There was evidently something on the tapis.

“All right, my hearty, so you shall,” said Captain Miles. “The boatswain will take you round and show you the ropes, while your father and I have a chat about business matters.”

He then called Harry the steward, and directed him to give me in charge of Moggridge the boatswain, with instructions to show me everything that was to be seen alow and aloft in the vessel; whereupon the two of us went out of the cabin together, leaving the captain and dad to have an uninterrupted chat over their cigars.

Moggridge turned out to be the very sailor who had been in charge of the launch which had brought us off to the ship; so, from the fact of his knowing that dad had formerly been in the navy, and that I wished to enter the same glorious service, we were soon on the most confidential terms, the good-natured fellow going out of his way to make me thoroughly acquainted with all the details of the Josephine. He first took me down to the hold, where I saw the hogs-heads of sugar being stowed, the casks being packed as tightly as sardines in a tin box. We then went through the ship fore and aft between the decks, from the forecastle to the steward’s pantry. After this the boatswain completed his tour of instruction by showing me how to climb the rigging into the main-top, telling me the names and uses of all the ropes and spars; so that, by the time he had ended, my head was in a state of bewildered confusion, with shrouds and sheets, halliards and stays, stun’-sail yards and cat-heads, bowsprits, and spanker booms, all so mixed up together that it would have puzzled me to discriminate between any of them and say off-hand which was which!

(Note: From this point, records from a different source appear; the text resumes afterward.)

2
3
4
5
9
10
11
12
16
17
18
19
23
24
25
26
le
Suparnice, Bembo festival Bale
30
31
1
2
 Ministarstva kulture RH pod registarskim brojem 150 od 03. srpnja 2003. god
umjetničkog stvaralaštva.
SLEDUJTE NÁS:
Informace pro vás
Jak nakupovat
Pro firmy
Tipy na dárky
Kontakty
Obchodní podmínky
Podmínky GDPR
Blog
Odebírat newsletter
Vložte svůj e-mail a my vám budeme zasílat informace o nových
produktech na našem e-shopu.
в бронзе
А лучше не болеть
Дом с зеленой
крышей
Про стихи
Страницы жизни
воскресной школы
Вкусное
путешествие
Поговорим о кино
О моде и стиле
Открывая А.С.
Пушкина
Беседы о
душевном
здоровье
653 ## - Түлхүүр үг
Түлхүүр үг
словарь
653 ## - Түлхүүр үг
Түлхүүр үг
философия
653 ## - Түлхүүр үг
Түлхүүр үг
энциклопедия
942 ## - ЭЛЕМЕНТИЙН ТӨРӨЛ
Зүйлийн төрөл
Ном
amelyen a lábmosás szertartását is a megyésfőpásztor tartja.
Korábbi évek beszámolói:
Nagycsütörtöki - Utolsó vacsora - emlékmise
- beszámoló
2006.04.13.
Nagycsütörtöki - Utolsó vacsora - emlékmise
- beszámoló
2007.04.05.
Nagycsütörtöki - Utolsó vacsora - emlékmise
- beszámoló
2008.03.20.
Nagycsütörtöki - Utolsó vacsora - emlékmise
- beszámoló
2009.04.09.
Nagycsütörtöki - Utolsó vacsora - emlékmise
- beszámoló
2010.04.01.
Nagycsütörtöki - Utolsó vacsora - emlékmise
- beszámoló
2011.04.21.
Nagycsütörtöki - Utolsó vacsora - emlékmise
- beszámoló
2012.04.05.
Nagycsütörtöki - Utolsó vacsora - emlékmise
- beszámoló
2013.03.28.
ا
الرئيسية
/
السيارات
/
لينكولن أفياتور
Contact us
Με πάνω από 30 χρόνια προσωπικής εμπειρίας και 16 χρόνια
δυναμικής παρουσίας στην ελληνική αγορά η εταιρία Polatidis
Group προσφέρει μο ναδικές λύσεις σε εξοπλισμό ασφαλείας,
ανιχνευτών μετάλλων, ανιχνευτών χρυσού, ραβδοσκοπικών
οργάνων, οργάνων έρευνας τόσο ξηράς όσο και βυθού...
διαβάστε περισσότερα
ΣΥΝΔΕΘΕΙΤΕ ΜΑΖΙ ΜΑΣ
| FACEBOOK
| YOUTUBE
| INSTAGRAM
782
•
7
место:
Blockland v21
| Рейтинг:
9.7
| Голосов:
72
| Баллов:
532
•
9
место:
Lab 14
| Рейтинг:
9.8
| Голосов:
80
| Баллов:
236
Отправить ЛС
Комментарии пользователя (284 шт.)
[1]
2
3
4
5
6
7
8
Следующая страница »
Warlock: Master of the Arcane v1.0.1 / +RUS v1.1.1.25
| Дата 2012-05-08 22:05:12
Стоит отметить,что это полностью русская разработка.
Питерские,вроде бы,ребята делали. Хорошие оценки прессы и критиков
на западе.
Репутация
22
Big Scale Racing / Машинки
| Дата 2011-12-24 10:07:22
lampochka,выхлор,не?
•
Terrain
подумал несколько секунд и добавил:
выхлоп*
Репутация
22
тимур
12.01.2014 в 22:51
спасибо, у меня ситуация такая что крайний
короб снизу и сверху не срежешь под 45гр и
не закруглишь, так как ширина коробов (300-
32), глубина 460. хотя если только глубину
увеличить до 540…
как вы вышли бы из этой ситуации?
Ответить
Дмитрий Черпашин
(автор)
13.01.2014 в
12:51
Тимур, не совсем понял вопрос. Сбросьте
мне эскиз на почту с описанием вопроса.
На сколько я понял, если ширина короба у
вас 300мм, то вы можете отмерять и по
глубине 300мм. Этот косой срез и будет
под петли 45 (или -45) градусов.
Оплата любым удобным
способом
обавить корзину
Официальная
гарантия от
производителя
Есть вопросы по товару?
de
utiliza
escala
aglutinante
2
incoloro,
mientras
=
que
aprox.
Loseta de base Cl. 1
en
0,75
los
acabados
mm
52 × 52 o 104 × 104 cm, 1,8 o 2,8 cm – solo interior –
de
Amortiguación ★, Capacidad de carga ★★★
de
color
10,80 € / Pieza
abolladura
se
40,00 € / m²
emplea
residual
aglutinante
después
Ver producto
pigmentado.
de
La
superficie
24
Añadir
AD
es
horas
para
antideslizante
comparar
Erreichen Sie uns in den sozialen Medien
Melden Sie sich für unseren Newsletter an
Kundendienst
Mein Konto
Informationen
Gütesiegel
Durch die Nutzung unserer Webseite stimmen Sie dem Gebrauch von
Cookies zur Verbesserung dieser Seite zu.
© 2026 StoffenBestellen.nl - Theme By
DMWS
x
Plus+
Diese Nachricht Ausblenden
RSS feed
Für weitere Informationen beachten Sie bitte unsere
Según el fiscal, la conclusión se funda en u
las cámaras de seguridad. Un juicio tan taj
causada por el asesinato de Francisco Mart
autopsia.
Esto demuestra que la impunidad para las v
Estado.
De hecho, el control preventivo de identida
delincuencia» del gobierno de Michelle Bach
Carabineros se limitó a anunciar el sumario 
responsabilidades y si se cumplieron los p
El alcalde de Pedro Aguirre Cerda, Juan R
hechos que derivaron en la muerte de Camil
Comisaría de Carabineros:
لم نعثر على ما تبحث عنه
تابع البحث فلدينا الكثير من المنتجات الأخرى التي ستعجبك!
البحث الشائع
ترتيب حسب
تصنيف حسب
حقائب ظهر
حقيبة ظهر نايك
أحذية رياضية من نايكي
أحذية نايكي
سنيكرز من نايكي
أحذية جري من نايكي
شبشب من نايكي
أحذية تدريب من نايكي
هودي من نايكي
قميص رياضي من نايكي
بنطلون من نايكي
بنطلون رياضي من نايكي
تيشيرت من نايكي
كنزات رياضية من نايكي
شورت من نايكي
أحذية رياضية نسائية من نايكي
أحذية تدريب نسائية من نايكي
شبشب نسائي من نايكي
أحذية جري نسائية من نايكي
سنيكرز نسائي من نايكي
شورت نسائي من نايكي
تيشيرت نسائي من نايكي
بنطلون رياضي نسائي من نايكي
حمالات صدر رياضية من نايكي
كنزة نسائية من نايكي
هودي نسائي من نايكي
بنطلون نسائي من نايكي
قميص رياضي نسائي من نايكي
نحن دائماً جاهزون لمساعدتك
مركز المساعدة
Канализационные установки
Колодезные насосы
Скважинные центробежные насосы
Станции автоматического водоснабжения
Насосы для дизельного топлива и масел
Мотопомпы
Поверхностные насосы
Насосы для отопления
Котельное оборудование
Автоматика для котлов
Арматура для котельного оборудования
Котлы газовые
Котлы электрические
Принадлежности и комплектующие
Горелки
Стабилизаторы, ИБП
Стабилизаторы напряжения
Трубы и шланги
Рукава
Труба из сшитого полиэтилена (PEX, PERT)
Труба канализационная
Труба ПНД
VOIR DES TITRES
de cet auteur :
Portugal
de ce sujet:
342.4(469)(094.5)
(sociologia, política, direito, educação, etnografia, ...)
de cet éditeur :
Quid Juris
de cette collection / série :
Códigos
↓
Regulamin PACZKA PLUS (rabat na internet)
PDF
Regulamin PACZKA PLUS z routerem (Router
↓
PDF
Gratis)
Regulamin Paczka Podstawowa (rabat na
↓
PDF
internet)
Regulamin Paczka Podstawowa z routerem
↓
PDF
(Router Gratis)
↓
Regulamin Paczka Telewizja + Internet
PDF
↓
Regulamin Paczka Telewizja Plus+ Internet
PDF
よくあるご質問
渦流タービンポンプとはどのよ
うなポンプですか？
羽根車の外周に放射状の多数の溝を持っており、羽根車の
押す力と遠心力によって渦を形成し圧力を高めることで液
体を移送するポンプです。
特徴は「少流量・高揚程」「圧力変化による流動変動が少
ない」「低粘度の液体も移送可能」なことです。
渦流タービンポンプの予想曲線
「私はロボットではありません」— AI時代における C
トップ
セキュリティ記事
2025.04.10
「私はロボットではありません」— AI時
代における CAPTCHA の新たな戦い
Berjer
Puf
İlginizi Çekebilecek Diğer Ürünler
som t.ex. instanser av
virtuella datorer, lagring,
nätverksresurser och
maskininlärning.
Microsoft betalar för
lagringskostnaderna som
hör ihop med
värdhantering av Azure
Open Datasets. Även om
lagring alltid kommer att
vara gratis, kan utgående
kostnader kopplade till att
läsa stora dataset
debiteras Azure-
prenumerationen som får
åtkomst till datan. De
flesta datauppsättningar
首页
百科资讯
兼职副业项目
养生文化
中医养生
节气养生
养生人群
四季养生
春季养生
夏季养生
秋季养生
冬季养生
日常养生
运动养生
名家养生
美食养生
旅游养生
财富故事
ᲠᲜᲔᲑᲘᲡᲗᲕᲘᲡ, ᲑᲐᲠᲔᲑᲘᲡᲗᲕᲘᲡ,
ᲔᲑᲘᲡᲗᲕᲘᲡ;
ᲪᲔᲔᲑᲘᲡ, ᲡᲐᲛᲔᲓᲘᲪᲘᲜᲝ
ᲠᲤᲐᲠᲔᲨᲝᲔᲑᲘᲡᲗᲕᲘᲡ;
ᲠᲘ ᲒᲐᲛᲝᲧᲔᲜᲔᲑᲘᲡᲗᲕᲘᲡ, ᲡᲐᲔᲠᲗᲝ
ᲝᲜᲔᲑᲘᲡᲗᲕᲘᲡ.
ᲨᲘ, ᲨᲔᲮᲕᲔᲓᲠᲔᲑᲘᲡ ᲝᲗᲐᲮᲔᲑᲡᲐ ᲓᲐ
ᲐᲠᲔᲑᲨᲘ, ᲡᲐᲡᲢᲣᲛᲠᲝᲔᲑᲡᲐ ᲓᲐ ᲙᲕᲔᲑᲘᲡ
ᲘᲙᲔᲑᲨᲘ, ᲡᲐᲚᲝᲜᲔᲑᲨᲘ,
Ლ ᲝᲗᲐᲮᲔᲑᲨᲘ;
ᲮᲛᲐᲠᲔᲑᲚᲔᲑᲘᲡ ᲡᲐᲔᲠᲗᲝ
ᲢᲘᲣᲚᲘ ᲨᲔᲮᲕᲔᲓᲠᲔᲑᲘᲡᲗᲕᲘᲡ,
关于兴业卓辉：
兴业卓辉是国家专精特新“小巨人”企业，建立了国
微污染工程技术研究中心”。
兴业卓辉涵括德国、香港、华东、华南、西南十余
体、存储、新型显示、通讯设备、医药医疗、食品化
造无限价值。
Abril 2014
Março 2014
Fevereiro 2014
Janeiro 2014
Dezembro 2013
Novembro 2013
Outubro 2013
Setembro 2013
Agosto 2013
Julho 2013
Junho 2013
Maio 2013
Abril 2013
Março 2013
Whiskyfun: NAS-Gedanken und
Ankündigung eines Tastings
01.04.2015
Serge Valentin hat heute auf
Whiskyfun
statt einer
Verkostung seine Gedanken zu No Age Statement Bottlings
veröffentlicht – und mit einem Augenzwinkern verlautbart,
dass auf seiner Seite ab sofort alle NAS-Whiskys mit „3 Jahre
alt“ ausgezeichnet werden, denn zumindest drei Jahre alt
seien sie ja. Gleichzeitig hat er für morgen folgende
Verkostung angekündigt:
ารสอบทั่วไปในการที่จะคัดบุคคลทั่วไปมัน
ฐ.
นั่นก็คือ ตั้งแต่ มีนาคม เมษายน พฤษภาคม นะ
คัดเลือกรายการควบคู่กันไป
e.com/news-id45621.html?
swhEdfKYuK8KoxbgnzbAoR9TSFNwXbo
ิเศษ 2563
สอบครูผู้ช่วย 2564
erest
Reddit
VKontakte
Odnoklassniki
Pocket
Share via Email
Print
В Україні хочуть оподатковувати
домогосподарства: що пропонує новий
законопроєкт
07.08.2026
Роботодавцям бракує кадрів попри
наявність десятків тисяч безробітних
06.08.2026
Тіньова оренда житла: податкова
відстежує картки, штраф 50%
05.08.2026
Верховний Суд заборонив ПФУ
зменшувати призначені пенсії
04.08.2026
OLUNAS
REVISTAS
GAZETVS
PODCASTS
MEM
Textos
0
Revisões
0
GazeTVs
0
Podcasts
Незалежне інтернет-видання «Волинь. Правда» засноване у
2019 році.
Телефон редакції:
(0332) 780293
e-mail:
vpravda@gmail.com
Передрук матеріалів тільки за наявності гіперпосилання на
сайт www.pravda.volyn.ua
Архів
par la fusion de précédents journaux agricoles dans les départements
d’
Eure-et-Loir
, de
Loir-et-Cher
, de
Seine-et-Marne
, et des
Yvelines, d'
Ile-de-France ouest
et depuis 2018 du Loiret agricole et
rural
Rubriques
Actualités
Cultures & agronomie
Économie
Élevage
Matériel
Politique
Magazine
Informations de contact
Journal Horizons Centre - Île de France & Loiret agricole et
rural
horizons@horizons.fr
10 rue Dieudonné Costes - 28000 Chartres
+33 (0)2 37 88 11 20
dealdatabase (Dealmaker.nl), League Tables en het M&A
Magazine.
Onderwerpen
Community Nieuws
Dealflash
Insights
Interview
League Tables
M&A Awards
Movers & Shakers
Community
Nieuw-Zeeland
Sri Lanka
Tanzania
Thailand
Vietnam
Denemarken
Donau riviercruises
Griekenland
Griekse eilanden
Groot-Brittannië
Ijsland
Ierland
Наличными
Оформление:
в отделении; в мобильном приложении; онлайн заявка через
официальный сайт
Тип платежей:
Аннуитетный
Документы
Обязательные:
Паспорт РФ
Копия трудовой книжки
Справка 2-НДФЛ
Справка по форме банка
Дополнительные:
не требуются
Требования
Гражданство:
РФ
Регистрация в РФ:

However, the boatswain and I parted very good friends when he took me back to the cabin on the termination of our inspection of the ship—he promising to teach me how to make a reef-knot and a running-bowline the next time I came on board, and I shaking hands with him as a right good fellow whom I would only be too glad to meet again under any circumstances.

Dad and I stopped with Captain Miles until late in the afternoon; when, the glare of the sun having gone off, we were rowed ashore in the captain’s gig. My friend Moggridge took charge of us, and a crew of hardy sailors made the boat spin ashore at a very different rate of speed to that which the heavy old launch displayed on our trip out to the vessel with the sugar hogs-heads.